RFC on writel and writel_relaxed

Tue Mar 27 08:30:00 AEDT 2018

On Mon, Mar 26, 2018 at 11:09 PM, Jason Gunthorpe <jgg at ziepe.ca> wrote:
> On Mon, Mar 26, 2018 at 10:43:43PM +0200, Arnd Bergmann wrote:
>> On Mon, Mar 26, 2018 at 10:25 PM, Jason Gunthorpe <jgg at ziepe.ca> wrote:
>> > On Mon, Mar 26, 2018 at 09:44:15PM +0200, Arnd Bergmann wrote:
>> >> On Mon, Mar 26, 2018 at 6:54 PM, Jason Gunthorpe <jgg at ziepe.ca> wrote:
>> >> > On Mon, Mar 26, 2018 at 11:08:45AM +0000, David Laight wrote:
>> >> >> > > This is a super performance critical operation for most drivers and
>> >> >> > > directly impacts network performance.
>> >> >>
>> >> >> Perhaps there ought to be writel_nobarrier() (etc) that never contain
>> >> >> any barriers at all.
>> >> >> This might mean that they are always just the memory operation,
>> >> >> but it would make it more obvious what the driver was doing.
>> >> >
>> >> > I think that is what writel_relaxed is supposed to be.
>> >> >
>> >> > The only restriction it has is that the writes to a single device
>> >> > using UC memory must be kept in program order..
>> >>
>> >> Not sure about whether we have ever defined what happens to
>> >> writel_relaxed() on WC memory though: On ARM, we disallow
>> >> the compiler to combine writes, but the CPU still might.
>> >
>> > If the driver uses WC memory then I think it should not expect
>> > anything in terms of how writes map to TLPs other than nothing
>> > combines across mmiowb() and mmiowb() is fully globally ordered when
>> > enclosed in a spinlock.
>> >
>> > The entire point of using WC memory is usually to get combining :) If
>> > the driver doesn't want that then it should map UC..
>>
>> Usually, WC memory is used with memcpy_toio() though, which
>> by definition doesn't have any barriers between accesses, and
>> is required to get the correct byte ordering on writes to memory buffers.
>
> memcpy_toio is too expensive to actually use for anything performance
> though. It is too pessimistic. What the drivers usually want is a
> unwound block of 4 or 8 8-byte copies. No function calls, no
> branching. Everything is already known to be aligned.
>
> Most of the drivers have a unwound loop with writeq() or something to
> do it.

But isn't the writeq() barrier much more expensive than anything you'd
do in function calls?

>> > The same document says that _relaxed() does not give that guarentee.
>> >
>> > The lwn articule on this went into some depth on the interaction with
>> > spinlocks.
>> >
>> > As far as I can see, containment in a spinlock seems to be the only
>> > different between writel and writel_relaxed..
>>
>> I was always puzzled by this: The intention of _relaxed() on ARM
>> (where it originates) was to skip the barrier that serializes DMA
>> with MMIO, not to skip the serialization between MMIO and locks.
>
> But that was never a requirement of writel(),
> Documentation/memory-barriers.txt gives an explicit example demanding
> the wmb() before writel() for ordering system memory against writel.

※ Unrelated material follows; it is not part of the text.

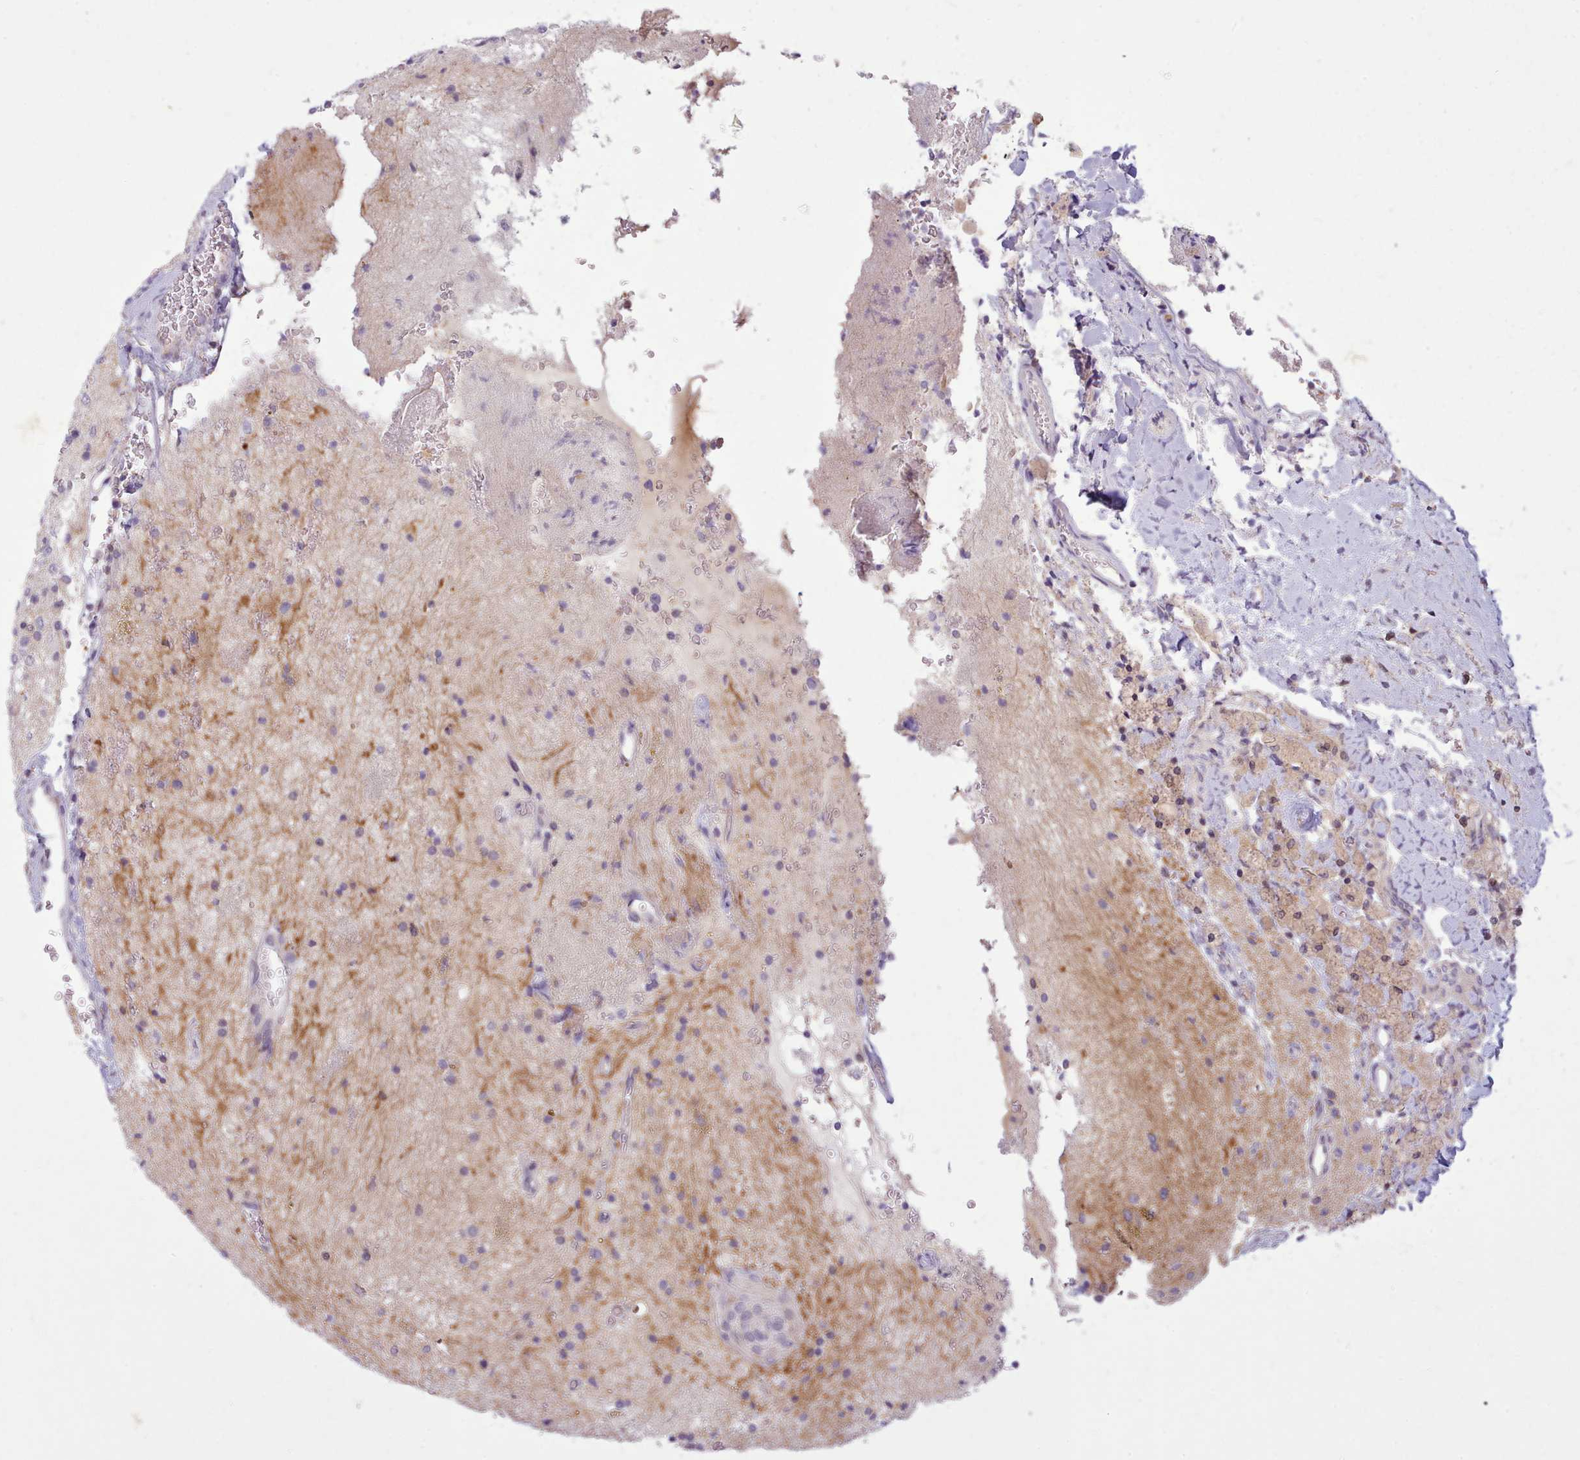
{"staining": {"intensity": "negative", "quantity": "none", "location": "none"}, "tissue": "glioma", "cell_type": "Tumor cells", "image_type": "cancer", "snomed": [{"axis": "morphology", "description": "Glioma, malignant, High grade"}, {"axis": "topography", "description": "Brain"}], "caption": "The histopathology image displays no significant positivity in tumor cells of glioma. (Immunohistochemistry, brightfield microscopy, high magnification).", "gene": "NMRK1", "patient": {"sex": "male", "age": 34}}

Indeed, but it's in an example for when to use dma_wmb(), not wmb().
Adding Alexander Duyck to Cc, he added that section as part of
1077fa36f23e ("arch: Add lightweight memory barriers dma_rmb() and
dma_wmb()"). Also adding the other people that were involved with that.

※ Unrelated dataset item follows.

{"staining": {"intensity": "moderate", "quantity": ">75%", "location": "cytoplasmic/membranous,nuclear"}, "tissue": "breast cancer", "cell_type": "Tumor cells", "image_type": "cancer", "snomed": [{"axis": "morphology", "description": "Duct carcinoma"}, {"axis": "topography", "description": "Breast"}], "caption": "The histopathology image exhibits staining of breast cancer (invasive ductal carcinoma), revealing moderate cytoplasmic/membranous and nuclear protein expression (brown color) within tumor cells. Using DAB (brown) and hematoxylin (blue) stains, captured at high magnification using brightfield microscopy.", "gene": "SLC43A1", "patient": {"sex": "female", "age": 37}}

> I actually have no idea why ARM had that barrier, I always assumed it
> was to give program ordering to the accesses and that _relaxed allowed
> re-ordering (the usual meaning of relaxed)..
>
> But the barrier document makes it pretty clear that the only
> difference between the two is spinlock containment, and WillD wrote
> this text, so I belive it is accurate for ARM.
>
> Very confusing.

It does mention serialization with both DMA and locks in the
section about  readX_relaxed()/writeX_relaxed(). The part
about DMA is very clear here, and I must have just forgotten
the exact semantics with regards to spinlocks. I'm still not
sure what prevents a writel() from leaking out the end of a
spinlock section that doesn't happen with writel_relaxed(), since
the barrier in writel() comes before the access, and the
spin_unlock() shouldn't affect the external buses.

      Arnd